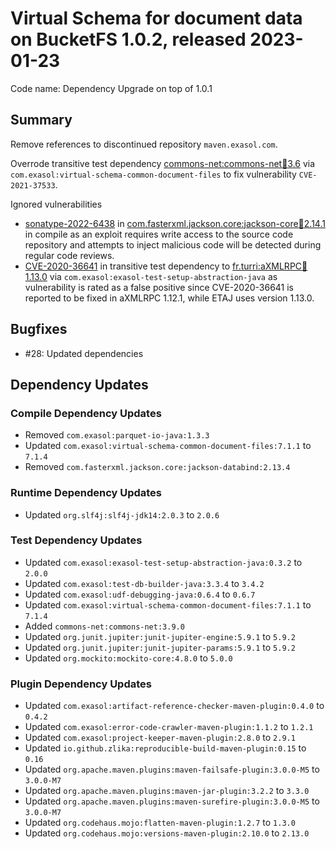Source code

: # Virtual Schema for document data on BucketFS 1.0.2, released 2023-01-23

Code name: Dependency Upgrade on top of 1.0.1

## Summary

Remove references to discontinued repository `maven.exasol.com`.

Overrode transitive test dependency [commons-net:commons-net:jar:3.6](https://ossindex.sonatype.org/component/pkg:maven/commons-net/commons-net@3.6?utm_source=ossindex-client&utm_medium=integration&utm_content=1.8.1) via `com.exasol:virtual-schema-common-document-files` to fix vulnerability `CVE-2021-37533`.

Ignored vulnerabilities
* [sonatype-2022-6438](https://ossindex.sonatype.org/vulnerability/sonatype-2022-6438) in [com.fasterxml.jackson.core:jackson-core:jar:2.14.1](https://ossindex.sonatype.org/component/pkg:maven/com.fasterxml.jackson.core/jackson-core@2.14.1?utm_source=ossindex-client&utm_medium=integration&utm_content=1.8.1) in compile as an exploit requires write access to the source code repository and attempts to inject malicious code will be detected during regular code reviews.
* [CVE-2020-36641](https://nvd.nist.gov/vuln/detail/CVE-2020-36641) in transitive test dependency to [fr.turri:aXMLRPC:jar:1.13.0](https://ossindex.sonatype.org/component/pkg:maven/fr.turri/aXMLRPC@1.13.0?utm_source=ossindex-client&utm_medium=integration&utm_content=1.8.1) via `com.exasol:exasol-test-setup-abstraction-java` as vulnerability is rated as a false positive since CVE-2020-36641 is reported to be fixed in aXMLRPC 1.12.1, while ETAJ uses version 1.13.0.


## Bugfixes

* #28: Updated dependencies

## Dependency Updates

### Compile Dependency Updates

* Removed `com.exasol:parquet-io-java:1.3.3`
* Updated `com.exasol:virtual-schema-common-document-files:7.1.1` to `7.1.4`
* Removed `com.fasterxml.jackson.core:jackson-databind:2.13.4`

### Runtime Dependency Updates

* Updated `org.slf4j:slf4j-jdk14:2.0.3` to `2.0.6`

### Test Dependency Updates

* Updated `com.exasol:exasol-test-setup-abstraction-java:0.3.2` to `2.0.0`
* Updated `com.exasol:test-db-builder-java:3.3.4` to `3.4.2`
* Updated `com.exasol:udf-debugging-java:0.6.4` to `0.6.7`
* Updated `com.exasol:virtual-schema-common-document-files:7.1.1` to `7.1.4`
* Added `commons-net:commons-net:3.9.0`
* Updated `org.junit.jupiter:junit-jupiter-engine:5.9.1` to `5.9.2`
* Updated `org.junit.jupiter:junit-jupiter-params:5.9.1` to `5.9.2`
* Updated `org.mockito:mockito-core:4.8.0` to `5.0.0`

### Plugin Dependency Updates

* Updated `com.exasol:artifact-reference-checker-maven-plugin:0.4.0` to `0.4.2`
* Updated `com.exasol:error-code-crawler-maven-plugin:1.1.2` to `1.2.1`
* Updated `com.exasol:project-keeper-maven-plugin:2.8.0` to `2.9.1`
* Updated `io.github.zlika:reproducible-build-maven-plugin:0.15` to `0.16`
* Updated `org.apache.maven.plugins:maven-failsafe-plugin:3.0.0-M5` to `3.0.0-M7`
* Updated `org.apache.maven.plugins:maven-jar-plugin:3.2.2` to `3.3.0`
* Updated `org.apache.maven.plugins:maven-surefire-plugin:3.0.0-M5` to `3.0.0-M7`
* Updated `org.codehaus.mojo:flatten-maven-plugin:1.2.7` to `1.3.0`
* Updated `org.codehaus.mojo:versions-maven-plugin:2.10.0` to `2.13.0`
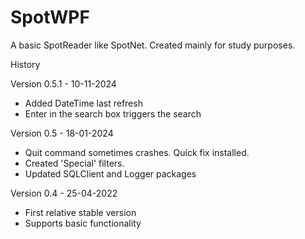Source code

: # SpotWPF

A basic SpotReader like SpotNet. Created mainly for study purposes.

History

Version 0.5.1 - 10-11-2024
- Added DateTime last refresh
- Enter in the search box triggers the search

Version 0.5 - 18-01-2024
- Quit command sometimes crashes. Quick fix installed.
- Created 'Special' filters.
- Updated SQLClient and Logger packages

Version 0.4 - 25-04-2022
- First relative stable version
- Supports basic functionality
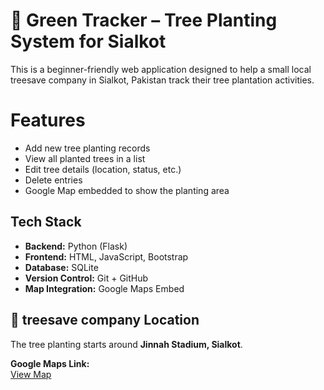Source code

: # 🌳 Green Tracker – Tree Planting System for Sialkot

This is a beginner-friendly web application designed to help a small local treesave company   in Sialkot, Pakistan track their tree plantation activities.

# Features

- Add new tree planting records
- View all planted trees in a list
- Edit tree details (location, status, etc.)
- Delete entries
- Google Map embedded to show the planting area

## Tech Stack

- **Backend:** Python (Flask)
- **Frontend:** HTML, JavaScript, Bootstrap
- **Database:** SQLite
- **Version Control:** Git + GitHub
- **Map Integration:** Google Maps Embed

## 📍 treesave company Location

The tree planting starts around **Jinnah Stadium, Sialkot**.

**Google Maps Link:**  
[View Map](https://www.google.com/maps?q=jinnah+stadium+sialkot)



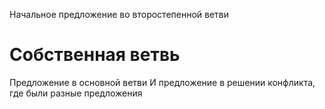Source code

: Начальное предложение во второстепенной ветви
# Собственная ветвь
Предложение в основной ветви
И предложение в решении конфликта, где были разные предложения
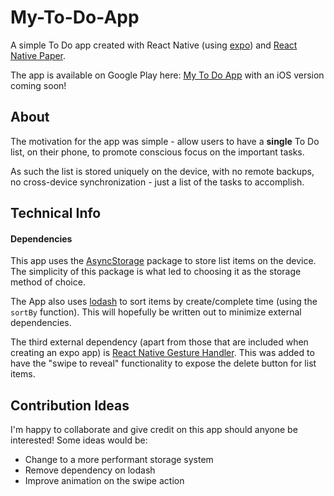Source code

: # My-To-Do-App

A simple To Do app created with React Native (using [expo](https://expo.io/)) and [React Native Paper](https://reactnativepaper.com/).

The app is available on Google Play here: [My To Do App](https://play.google.com/store/apps/details?id=com.milesbd.ToDoApp) with an iOS version coming soon!

## About
The motivation for the app was simple - allow users to have a **single** To Do list, on their phone, to promote conscious focus on the important tasks. 

As such the list is stored uniquely on the device, with no remote backups, no cross-device synchronization - just a list of the tasks to accomplish.

## Technical Info

#### Dependencies
This app uses the [AsyncStorage](https://www.npmjs.com/package/@react-native-async-storage/async-storage)  package to store list items on the device. The simplicity of this package is what led to choosing it as the storage method of choice.

The App also uses [lodash](https://lodash.com/) to sort items by create/complete time (using the `sortBy` function). This will hopefully be written out to minimize external dependencies.

The third external dependency (apart from those that are included when creating an expo app) is [React Native Gesture Handler](https://docs.swmansion.com/react-native-gesture-handler/). This was added to have the "swipe to reveal" functionality to expose the delete button for list items.

## Contribution Ideas
I'm happy to collaborate and give credit on this app should anyone be interested! Some ideas would be:

 - Change to a more performant storage system
 - Remove dependency on lodash
 - Improve animation on the swipe action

Required action:
Copy the records word for word, from their start through the line containing "Remove references to", inclusive. Omit the pictures from your copy.

Exercise answer:
Source code

: # Virtual Schema for document data on BucketFS 1.0.2, released 2023-01-23

Code name: Dependency Upgrade on top of 1.0.1

## Summary

Remove references to discontinued repository `maven.exasol.com`.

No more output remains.